The Auditor-General has reported on a loss of $3.7 million to ACT taxpayers because betterment taxes on four redevelopment projects were under-assessed.
It tends to confirm complaints going back almost two decades that organisations granted leases for one purpose were making windfalls when the lease purpose was changed for another purpose. Sporting and charitable groups, especially, have made unjustified windfalls by carving off part of their land for commercial and residential development. The practice must stop. The public is entitled to get back the maximum reasonably possible in these circumstances.
The present Attorney-General, Gary Humphries, has blamed the previous Labor administration because the projects under scrutiny were assessed in 1994.

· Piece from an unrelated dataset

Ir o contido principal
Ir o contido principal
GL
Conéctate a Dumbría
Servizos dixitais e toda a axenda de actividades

The then Planning Minister, Bill Wood, has blamed administrators and the hiatus between a federal administration and self-government. That seems a lame excuse.
The question is now raised as to how many other developments (before and after 1994) have been under-assessed for betterment tax and how much more revenue has been lost that could have been spent on education, health and debt reduction. A review of past betterment assessments would be a good idea _ certainly as warranted as the second review into the Vitab fiasco. The important thing is to learn from what the auditor has pointed out and to ensure that no more public land assets get diverted through the failure to raise proper betterment taxes when land use changes.

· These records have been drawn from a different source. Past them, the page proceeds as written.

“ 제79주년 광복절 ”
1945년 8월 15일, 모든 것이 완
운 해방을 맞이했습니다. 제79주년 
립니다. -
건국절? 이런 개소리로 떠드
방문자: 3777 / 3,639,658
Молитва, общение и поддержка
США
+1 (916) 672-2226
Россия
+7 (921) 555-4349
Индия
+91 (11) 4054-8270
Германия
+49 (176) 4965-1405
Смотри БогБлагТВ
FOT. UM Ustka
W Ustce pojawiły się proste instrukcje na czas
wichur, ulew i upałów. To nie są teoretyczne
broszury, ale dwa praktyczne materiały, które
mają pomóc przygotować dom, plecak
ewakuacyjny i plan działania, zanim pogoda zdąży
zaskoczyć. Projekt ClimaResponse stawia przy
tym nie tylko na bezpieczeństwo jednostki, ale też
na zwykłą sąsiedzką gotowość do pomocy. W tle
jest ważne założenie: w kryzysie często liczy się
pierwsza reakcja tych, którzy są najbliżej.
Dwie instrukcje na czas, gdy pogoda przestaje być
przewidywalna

The issue takes on further urgency when viewed in the context of a reducing territorial tax base and generally poor economic conditions in the territory. If governments fail to levy proper betterment it means more taxes or fewer government services elsewhere. It also means, in effect, that some developers are getting what amounts to a government grant without the grant appearing in public budget documents. This lack of transparency is troubling.